(Beginning of DATA SHOWN)

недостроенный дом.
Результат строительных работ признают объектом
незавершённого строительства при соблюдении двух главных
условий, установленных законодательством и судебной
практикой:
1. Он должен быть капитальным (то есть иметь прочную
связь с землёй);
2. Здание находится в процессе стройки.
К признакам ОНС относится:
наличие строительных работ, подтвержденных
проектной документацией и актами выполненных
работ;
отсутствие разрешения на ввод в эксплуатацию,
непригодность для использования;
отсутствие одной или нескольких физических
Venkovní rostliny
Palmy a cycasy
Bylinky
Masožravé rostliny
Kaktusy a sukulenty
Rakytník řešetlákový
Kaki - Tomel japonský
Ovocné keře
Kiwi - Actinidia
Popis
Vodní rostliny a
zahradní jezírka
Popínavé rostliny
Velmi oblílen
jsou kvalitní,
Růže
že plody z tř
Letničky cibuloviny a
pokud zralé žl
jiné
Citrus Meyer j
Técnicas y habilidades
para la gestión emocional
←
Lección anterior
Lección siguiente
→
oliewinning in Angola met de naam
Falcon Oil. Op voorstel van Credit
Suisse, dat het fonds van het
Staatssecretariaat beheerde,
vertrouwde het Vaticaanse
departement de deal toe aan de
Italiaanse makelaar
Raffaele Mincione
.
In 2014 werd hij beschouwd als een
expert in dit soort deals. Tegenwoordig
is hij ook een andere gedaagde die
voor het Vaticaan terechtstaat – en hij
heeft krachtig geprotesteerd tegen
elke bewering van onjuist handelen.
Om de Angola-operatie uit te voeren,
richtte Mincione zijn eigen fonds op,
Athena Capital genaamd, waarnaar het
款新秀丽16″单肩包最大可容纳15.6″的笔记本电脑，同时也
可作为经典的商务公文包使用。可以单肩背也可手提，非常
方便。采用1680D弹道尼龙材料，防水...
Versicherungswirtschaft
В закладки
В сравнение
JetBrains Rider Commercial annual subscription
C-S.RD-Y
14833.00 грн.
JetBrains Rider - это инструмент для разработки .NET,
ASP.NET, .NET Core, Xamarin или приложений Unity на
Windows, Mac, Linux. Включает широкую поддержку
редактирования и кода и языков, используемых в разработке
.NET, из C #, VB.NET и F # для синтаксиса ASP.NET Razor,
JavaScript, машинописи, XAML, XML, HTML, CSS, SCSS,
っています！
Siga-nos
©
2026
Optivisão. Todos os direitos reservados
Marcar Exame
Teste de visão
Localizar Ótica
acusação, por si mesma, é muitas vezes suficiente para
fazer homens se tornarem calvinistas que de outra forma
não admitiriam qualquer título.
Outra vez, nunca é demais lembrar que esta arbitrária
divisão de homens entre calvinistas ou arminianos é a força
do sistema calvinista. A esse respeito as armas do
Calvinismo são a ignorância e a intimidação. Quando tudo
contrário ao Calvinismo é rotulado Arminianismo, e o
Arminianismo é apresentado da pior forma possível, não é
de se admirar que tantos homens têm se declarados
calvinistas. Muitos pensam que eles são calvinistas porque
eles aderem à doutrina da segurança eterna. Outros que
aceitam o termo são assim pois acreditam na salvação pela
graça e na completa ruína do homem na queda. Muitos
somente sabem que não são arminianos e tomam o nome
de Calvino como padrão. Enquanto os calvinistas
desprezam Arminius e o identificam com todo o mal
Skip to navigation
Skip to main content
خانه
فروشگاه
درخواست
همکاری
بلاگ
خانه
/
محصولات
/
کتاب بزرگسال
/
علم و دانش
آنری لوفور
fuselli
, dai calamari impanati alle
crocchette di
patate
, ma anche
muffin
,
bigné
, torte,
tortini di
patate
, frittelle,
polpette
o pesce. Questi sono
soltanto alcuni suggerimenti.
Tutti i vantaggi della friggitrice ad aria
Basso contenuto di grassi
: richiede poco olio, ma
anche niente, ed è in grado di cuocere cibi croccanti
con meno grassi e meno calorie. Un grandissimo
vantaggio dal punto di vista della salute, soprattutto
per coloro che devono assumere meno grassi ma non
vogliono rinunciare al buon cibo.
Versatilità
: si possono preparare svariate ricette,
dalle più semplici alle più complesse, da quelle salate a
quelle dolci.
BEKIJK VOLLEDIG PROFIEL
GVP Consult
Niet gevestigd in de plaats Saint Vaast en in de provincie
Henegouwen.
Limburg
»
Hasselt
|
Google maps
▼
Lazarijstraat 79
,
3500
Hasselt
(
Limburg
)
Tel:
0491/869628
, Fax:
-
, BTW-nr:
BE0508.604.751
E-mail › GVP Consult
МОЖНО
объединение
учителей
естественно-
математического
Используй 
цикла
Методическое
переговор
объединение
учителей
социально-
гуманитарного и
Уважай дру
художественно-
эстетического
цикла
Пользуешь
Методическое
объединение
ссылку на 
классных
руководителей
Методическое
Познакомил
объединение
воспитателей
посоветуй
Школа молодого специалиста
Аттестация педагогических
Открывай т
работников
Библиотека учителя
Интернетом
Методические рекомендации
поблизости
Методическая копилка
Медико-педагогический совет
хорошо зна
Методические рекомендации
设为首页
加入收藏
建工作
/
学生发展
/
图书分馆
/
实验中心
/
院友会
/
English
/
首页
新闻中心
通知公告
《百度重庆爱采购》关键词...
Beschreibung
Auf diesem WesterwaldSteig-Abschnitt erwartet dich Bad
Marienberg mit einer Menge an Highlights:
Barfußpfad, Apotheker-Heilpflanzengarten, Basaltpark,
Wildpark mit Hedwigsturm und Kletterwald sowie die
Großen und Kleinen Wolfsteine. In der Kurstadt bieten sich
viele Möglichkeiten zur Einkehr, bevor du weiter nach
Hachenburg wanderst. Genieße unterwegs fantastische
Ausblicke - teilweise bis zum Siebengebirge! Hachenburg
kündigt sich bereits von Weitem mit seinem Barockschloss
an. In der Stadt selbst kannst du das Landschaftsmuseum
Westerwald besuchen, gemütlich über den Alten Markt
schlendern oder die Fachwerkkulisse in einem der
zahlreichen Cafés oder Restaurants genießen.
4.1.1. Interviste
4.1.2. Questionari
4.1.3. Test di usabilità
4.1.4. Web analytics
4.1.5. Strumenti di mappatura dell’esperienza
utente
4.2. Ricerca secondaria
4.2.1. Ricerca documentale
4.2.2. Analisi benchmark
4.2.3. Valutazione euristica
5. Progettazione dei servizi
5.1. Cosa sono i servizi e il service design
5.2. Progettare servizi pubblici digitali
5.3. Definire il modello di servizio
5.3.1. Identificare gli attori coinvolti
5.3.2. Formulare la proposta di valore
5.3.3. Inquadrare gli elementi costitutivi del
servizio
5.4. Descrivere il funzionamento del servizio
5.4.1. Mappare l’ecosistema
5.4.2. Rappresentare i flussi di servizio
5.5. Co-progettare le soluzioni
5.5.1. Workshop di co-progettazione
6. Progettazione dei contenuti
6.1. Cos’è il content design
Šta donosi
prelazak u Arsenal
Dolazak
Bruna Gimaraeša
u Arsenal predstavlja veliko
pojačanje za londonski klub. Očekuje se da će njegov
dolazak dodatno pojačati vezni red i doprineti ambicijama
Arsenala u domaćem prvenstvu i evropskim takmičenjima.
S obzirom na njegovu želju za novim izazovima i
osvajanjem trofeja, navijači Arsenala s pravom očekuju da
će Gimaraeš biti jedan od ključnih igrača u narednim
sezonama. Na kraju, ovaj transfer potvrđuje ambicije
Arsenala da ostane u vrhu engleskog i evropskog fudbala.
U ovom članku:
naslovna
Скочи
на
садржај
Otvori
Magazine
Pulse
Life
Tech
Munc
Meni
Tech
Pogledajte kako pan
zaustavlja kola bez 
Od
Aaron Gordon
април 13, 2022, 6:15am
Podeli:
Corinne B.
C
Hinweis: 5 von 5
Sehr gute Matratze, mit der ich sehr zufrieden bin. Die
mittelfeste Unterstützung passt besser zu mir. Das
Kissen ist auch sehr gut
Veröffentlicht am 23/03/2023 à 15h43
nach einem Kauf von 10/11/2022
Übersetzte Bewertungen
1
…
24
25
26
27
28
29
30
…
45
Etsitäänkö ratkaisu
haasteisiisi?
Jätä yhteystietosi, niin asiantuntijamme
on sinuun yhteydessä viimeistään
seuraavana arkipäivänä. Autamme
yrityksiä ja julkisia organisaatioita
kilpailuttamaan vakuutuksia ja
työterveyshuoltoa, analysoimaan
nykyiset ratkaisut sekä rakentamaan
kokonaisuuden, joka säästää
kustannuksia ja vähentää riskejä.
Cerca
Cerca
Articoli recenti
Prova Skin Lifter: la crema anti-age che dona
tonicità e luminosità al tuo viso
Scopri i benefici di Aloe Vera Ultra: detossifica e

(End of DATA SHOWN)

In the data above, start at the line that has "vertrouwde het Vaticaanse", stop after the line that has "C #, VB.NET", and print every line in between exactly as it stands.

## EXERCISE RESULT
vertrouwde het Vaticaanse
departement de deal toe aan de
Italiaanse makelaar
Raffaele Mincione
.
In 2014 werd hij beschouwd als een
expert in dit soort deals. Tegenwoordig
is hij ook een andere gedaagde die
voor het Vaticaan terechtstaat – en hij
heeft krachtig geprotesteerd tegen
elke bewering van onjuist handelen.
Om de Angola-operatie uit te voeren,
richtte Mincione zijn eigen fonds op,
Athena Capital genaamd, waarnaar het
款新秀丽16″单肩包最大可容纳15.6″的笔记本电脑，同时也
可作为经典的商务公文包使用。可以单肩背也可手提，非常
方便。采用1680D弹道尼龙材料，防水...
Versicherungswirtschaft
В закладки
В сравнение
JetBrains Rider Commercial annual subscription
C-S.RD-Y
14833.00 грн.
JetBrains Rider - это инструмент для разработки .NET,
ASP.NET, .NET Core, Xamarin или приложений Unity на
Windows, Mac, Linux. Включает широкую поддержку
редактирования и кода и языков, используемых в разработке
.NET, из C #, VB.NET и F # для синтаксиса ASP.NET Razor,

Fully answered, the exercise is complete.